Summary
Targa Resources Corp. (TRGP) filed an 8-K on October 21, 2016, detailing significant changes to its partnership agreement and the issuance of equity. Specifically, Targa Resources Partners LP, a subsidiary, executed a Third Amended and Restated Agreement of Limited Partnership, effective December 1, 2016. This amendment involved the elimination of Incentive Distribution Rights (IDRs) and the Special General Partner Interest held by the General Partner in exchange for the issuance of common units and general partner units. This strategic move is expected to simplify the partnership's capital structure and alter its distribution mechanics. Investors should note that the issuance of these units was conducted under an exemption from registration, as it involved internal restructuring rather than a public offering. The filing also indicates modifications to distribution declaration procedures, allowing for monthly distributions in addition to quarterly ones, which could impact cash flow predictability for unitholders.
Key Highlights
- 1Targa Resources Partners LP executed a Third Amended and Restated Agreement of Limited Partnership, effective December 1, 2016.

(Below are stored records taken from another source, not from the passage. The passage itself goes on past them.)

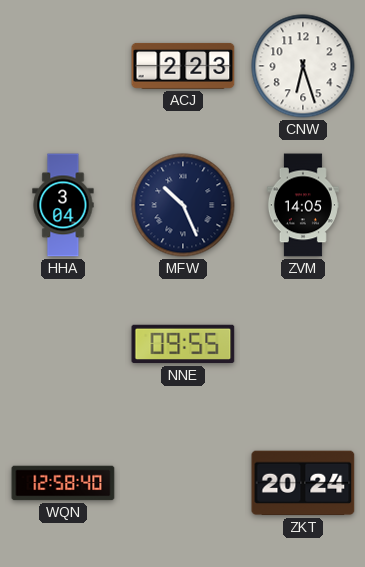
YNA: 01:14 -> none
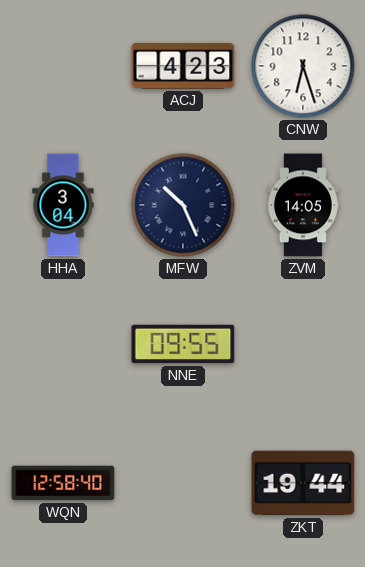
ACJ: 2:23 -> 4:23
ZKT: 20:24 -> 19:44
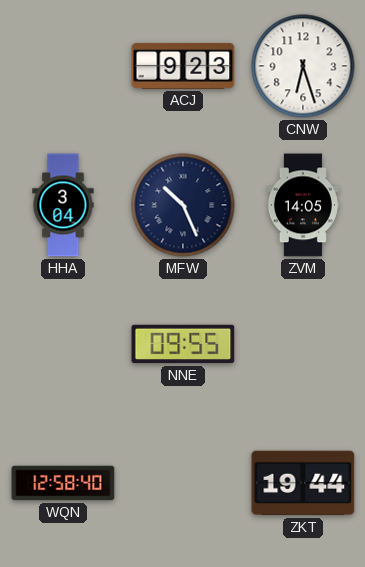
ACJ: 4:23 -> 9:23
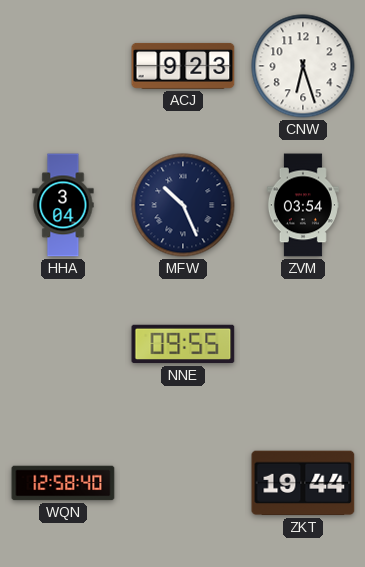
ZVM: 14:05 -> 03:54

- 2The General Partner (Targa Resources GP LLC) will receive over 20.3 million common units and 424,000 general partner units in exchange for canceling Incentive Distribution Rights (IDRs).

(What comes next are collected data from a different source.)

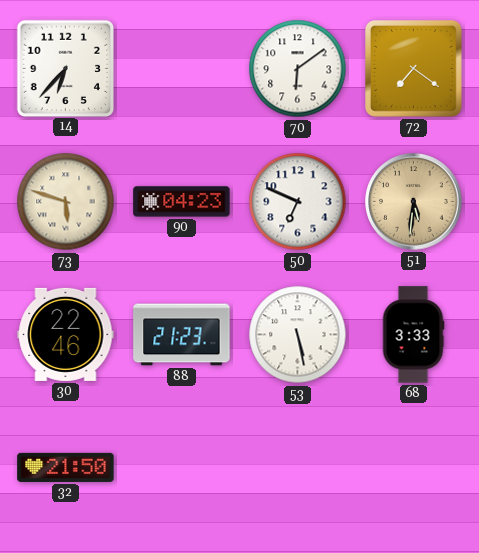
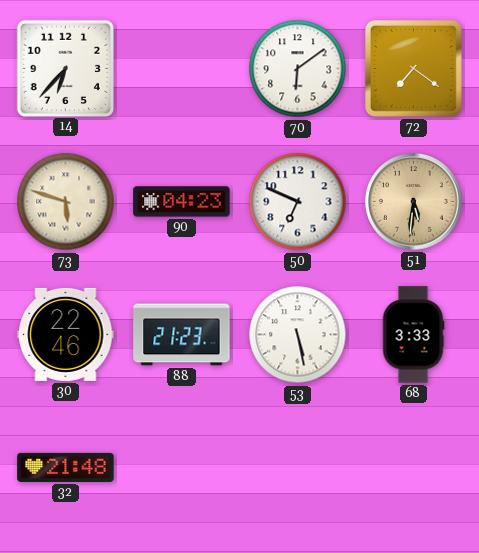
32: 21:50 -> 21:48
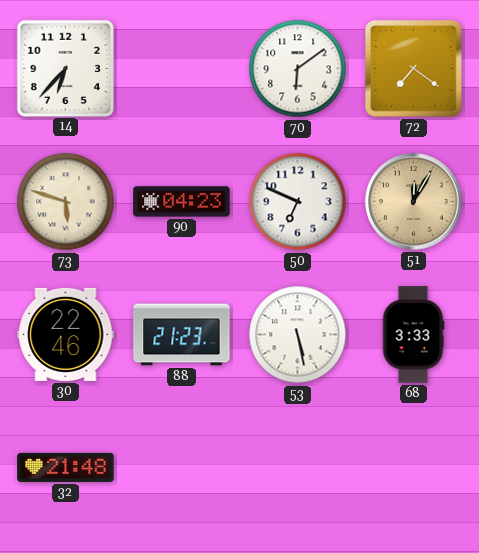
51: 5:31 -> 12:05
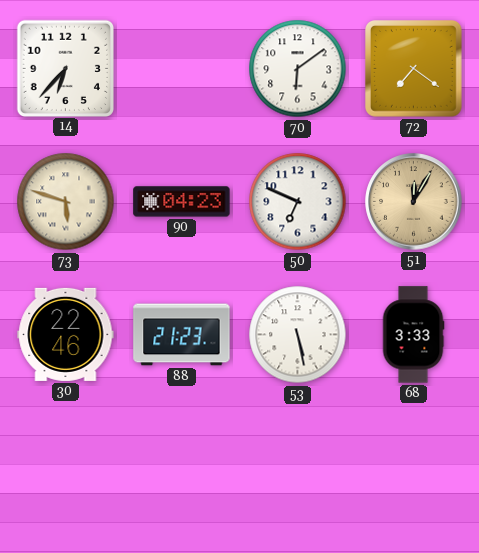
32: 21:48 -> none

- 3The General Partner will also receive an additional 11.2 million common units and 234,000 general partner units for canceling its Special General Partner Interest.
- 4These unit issuances are being made pursuant to Section 4(a)(2) of the Securities Exchange Act of 1934, indicating a private placement exemption.
- 5The amendment eliminates the IDRs and Special GP Interest, simplifying the partnership's structure.
- 6The new agreement allows for the declaration of monthly distributions in addition to quarterly distributions.
- 7Certain provisions related to distributions from available cash and Class B Unit provisions have been modified or eliminated.